Evoking the flip side of a graphic-novel inspired worldview, the TMCs are every bitter nerd cliché amped up to full throttle and then spewed out on an unassuming society. Chris and his reign of terror make up some of the funniest (and most tasteless) portions of Kick-Ass 2, and if you find some of the bits supremely wrong-headed, just know that they have been significantly toned down from the vile ugliness of the comic. The standout of the gang is body-builder Olga Kurkulina as Mother Russia, a hulking mercenary that looks like Ivan Drago with mammary glands. While the others are all wannabe baddies, Kurkulina’s berserker feels like a real comic creation that tore itself into our reality, and her ferocious standoff with police cruisers is more effectively reminiscent of Superman 2’s evil Kryptonians than anything we saw in Man of Steel.
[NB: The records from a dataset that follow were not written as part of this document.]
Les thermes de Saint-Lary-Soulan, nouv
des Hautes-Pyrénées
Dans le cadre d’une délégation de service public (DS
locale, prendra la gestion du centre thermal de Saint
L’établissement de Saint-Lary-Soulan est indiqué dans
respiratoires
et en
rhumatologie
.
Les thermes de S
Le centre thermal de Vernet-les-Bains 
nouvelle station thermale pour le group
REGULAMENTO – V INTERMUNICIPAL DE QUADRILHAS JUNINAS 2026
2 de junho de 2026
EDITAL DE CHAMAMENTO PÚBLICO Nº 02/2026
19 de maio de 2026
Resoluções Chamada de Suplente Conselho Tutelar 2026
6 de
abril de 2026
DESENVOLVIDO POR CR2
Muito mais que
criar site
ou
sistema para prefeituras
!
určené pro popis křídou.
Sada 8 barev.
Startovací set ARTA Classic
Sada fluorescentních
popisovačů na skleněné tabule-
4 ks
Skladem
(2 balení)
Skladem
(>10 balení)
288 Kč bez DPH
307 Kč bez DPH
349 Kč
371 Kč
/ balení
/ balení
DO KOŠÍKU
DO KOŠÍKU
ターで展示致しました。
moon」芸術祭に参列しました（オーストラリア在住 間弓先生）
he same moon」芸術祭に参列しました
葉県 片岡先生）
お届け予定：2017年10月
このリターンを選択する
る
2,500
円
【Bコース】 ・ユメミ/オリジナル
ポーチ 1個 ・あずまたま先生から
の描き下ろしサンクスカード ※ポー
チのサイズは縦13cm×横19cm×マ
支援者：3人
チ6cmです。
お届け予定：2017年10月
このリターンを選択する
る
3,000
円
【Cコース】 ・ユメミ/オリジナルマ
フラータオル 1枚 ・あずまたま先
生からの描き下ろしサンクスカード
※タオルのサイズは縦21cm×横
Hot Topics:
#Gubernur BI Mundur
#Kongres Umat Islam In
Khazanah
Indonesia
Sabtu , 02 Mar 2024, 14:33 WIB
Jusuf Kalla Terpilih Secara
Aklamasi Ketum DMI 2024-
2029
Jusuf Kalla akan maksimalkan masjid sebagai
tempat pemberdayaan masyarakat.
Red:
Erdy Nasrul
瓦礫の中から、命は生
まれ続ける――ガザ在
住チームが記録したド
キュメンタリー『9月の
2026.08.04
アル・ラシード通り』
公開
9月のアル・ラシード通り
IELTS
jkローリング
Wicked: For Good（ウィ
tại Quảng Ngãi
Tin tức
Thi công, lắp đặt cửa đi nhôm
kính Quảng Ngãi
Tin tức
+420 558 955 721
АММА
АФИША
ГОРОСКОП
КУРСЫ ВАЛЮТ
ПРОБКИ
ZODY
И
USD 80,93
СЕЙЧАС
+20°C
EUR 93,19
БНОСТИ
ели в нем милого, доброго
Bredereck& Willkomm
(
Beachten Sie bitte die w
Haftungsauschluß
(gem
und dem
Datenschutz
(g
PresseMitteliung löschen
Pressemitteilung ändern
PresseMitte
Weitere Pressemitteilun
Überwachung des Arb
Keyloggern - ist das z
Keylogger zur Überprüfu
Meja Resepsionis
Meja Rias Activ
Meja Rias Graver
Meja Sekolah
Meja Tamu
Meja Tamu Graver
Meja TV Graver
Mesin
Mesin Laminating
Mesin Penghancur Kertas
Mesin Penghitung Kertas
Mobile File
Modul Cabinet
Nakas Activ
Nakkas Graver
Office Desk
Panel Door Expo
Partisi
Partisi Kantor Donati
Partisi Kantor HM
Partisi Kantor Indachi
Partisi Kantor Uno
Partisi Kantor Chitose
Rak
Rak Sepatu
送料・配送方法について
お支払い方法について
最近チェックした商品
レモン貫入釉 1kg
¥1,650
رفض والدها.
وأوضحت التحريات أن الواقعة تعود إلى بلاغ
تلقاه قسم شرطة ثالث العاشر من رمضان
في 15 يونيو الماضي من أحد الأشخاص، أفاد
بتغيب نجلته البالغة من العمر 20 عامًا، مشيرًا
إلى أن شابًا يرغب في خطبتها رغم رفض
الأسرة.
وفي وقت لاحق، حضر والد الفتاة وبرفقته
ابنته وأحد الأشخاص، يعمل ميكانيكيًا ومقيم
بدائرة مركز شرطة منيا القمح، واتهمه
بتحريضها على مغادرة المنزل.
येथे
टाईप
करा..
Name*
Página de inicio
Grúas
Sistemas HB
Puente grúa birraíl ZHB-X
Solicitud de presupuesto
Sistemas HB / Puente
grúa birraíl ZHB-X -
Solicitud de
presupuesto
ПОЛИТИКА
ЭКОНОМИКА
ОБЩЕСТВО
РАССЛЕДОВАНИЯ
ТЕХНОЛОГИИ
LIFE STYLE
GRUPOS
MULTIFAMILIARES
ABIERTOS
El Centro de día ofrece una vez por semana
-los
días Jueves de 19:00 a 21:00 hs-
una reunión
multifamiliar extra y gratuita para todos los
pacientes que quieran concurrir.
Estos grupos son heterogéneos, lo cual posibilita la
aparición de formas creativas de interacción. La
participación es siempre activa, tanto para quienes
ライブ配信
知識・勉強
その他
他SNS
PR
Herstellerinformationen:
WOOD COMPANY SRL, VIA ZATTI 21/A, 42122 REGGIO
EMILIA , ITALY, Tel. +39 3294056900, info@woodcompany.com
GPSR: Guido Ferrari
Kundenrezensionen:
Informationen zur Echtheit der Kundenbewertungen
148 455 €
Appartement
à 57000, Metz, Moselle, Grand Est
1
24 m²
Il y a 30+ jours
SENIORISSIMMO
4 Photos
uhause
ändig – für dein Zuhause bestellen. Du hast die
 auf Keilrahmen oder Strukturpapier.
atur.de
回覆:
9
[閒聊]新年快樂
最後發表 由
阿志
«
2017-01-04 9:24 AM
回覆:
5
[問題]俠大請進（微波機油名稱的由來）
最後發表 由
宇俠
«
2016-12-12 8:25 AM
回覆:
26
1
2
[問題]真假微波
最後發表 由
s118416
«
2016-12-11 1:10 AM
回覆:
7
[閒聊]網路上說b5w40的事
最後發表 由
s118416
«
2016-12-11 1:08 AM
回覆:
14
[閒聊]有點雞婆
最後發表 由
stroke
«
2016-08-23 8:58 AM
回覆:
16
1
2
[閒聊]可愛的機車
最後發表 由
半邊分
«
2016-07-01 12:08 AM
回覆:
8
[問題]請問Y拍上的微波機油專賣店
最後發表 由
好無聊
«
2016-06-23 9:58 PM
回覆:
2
All of the pieces are here for a fitting sequel, and Kick-Ass 2 is a giddy kind of ride, offering up well-designed action scenes and a few perfectly aimed visual gags but it never does much with its own satirical stylings, more content to wallow in the outrageous than move towards any kind of meaning, subversive or otherwise. Wadlow throws the gore and the naughty language out to assure us this is hard-edged and not business as usual, but every one of his big beats are the same as anything found in the Marvel universe.

Kick-Ass 2 trots out almost every trajectory for a superhero sequel; have the hero join a team, rob the hero of their alter ego, take something precious from the hero, etc. Johnson and Moretz have grown into the roles, and in the latter’s case, her smirking smile. Still, sending Mindy off to re-enact the Last Temptation of Buffy Summers is not a satisfying use of the character, and the more Dave starts to resemble a real, capable superhero the less interesting he becomes. Mintz-Plasse, adding a few degrees of subtle angst to Chris, is probably the star here and Kick-Ass 2 becomes the Motherf**er’s movie to raise or ruin. Despite all the talk of the film’s irresponsible views of violence, the entire movie is a paean to how such brutality shapes and transforms lives and generations. In the end, it’s not that Kick-Ass 2 is irresponsible, it’s that it’s largely disposable in how it deals with those heavier themes. If it does anything particularly well, it’s highlighting the virtues of the last film that managed to actually strike a few rebel chords in the genre.

Kick-Ass 2 opens in wide release on Friday, August 16th.